Well, the evidence against Obama continues to accumulate.

More Guns

Less crime:

there were 14% fewer murders in Chicago compared to the first six months of last year – back when owning handguns was illegal. It was the largest drop in Chicago’s murder rate since the handgun ban went into effect in 1982.

Note also how this occurred during a time of extreme economic distress. So two “liberal” shibboleths — that guns and poverty cause crime — have been hammered here.

[Update a few minutes later]

South Florida officials are worried that they might actually be punished for blatantly violating the law.

Good. Fine them and remove the criminals from office. Make some examples.

Connections

…some meditations:

I’m thinking: no dog, no bag hoarding instincts, no barf-containment. No iPod location mystery, no sorting through the glove compartment, no instantly-available barf bag. The reason this day didn’t end with a stinky car can be directly traced to the moment I walked past a pet shop in Uptown in April 1996, looked in the window, and saw my dog.

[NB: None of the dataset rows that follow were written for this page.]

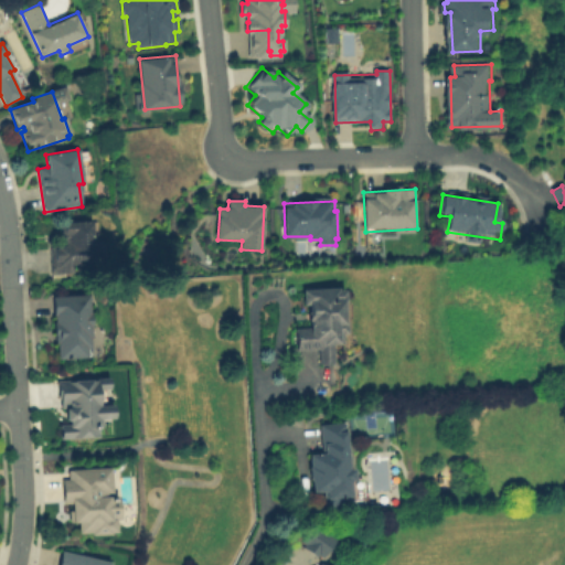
[(52,275),(50,247),(65,246),(64,241),(60,241),(60,233),(62,233),(62,223),(91,222),(92,242),(97,242),(97,243),(104,243),(105,258),(93,258),(94,264),(74,265),(75,274),(52,275)]
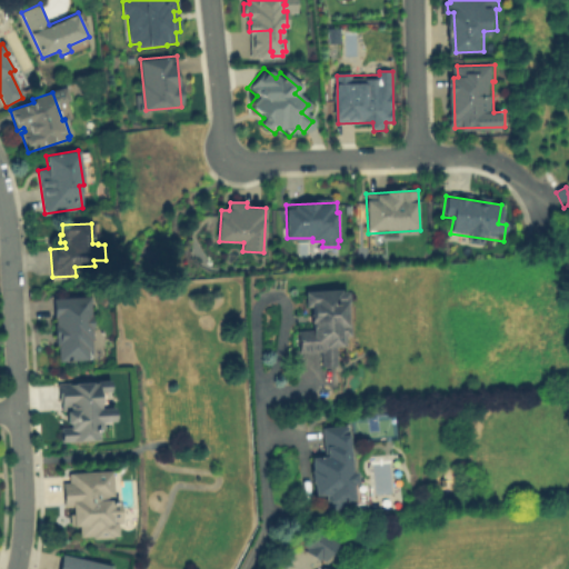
[(306,296),(347,295),(349,347),(346,347),(346,352),(337,352),(337,370),(323,370),(323,356),(300,356),(300,335),(312,335),(312,311),(307,311),(306,296)]
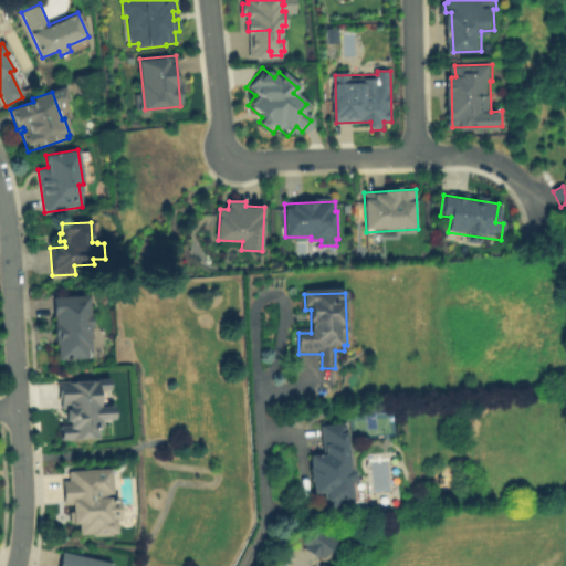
[(53,302),(90,301),(93,360),(56,362),(53,302)]
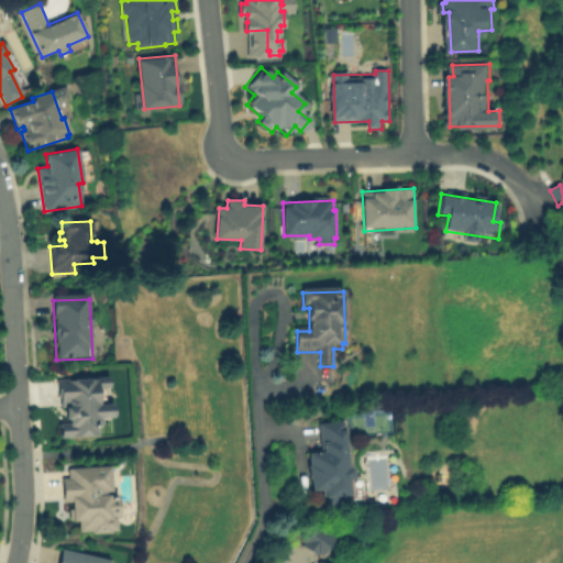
[(101,387),(102,405),(117,404),(118,416),(103,417),(103,424),(99,426),(100,434),(61,438),(59,424),(72,424),(70,419),(69,419),(68,406),(63,407),(62,396),(59,396),(58,381),(111,377),(112,386),(101,387)]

Wife took him for a walk later. He was slow. Very slow. “He’s not going to be with us much longer,” she said. Resigned. Then hopeful: “But I’ve been saying that for three years.”

“You saw him when the food showed up. Annoying as a puppy. Where did he take you tonight?”

“Well, I let him go where he wanted, and we went up the hill to the water tower, and then back down, and when we got home he didn’t want to go up the steps so he went down the street, and I thought he would go up the back steps, but he looked at me, like ‘I’m not done,’ and we walked east and around the neighborhood again. But it was dark and he can’t see anything.”

“But he can smell.”

Nearly deaf and nearly blind, and the world is still a story, every scent a character, every strong odor a twist in the plot. The dog walks outside and the world is his iPod, and it’s always set on shuffle. So it is for us all, really. If you have a dog you know how they come to the door and stand there waiting for you to let them out. Standing at the glass door. The wall that keeps the odors out. They can see, but they can’t smell. Daily life for us is just like that. If you’re lucky someone opens the door and all the glories rush over you.

It’s days like these that you realize how much you miss. For once, you saw all the connections. You suspect there are just as many threads between the now and the then every other day. Probably more. Would you go mad if you considered them? Would you exult to discover how everything braids itself together, fear for the action ten years gone that will explode down the road, anticipate the bloom that grows from a casual act last month? Sure. All of that. All these things. You can’t act if you remember everything. You shouldn’t act if you remember nothing.

What a writer. And he does it almost every single day.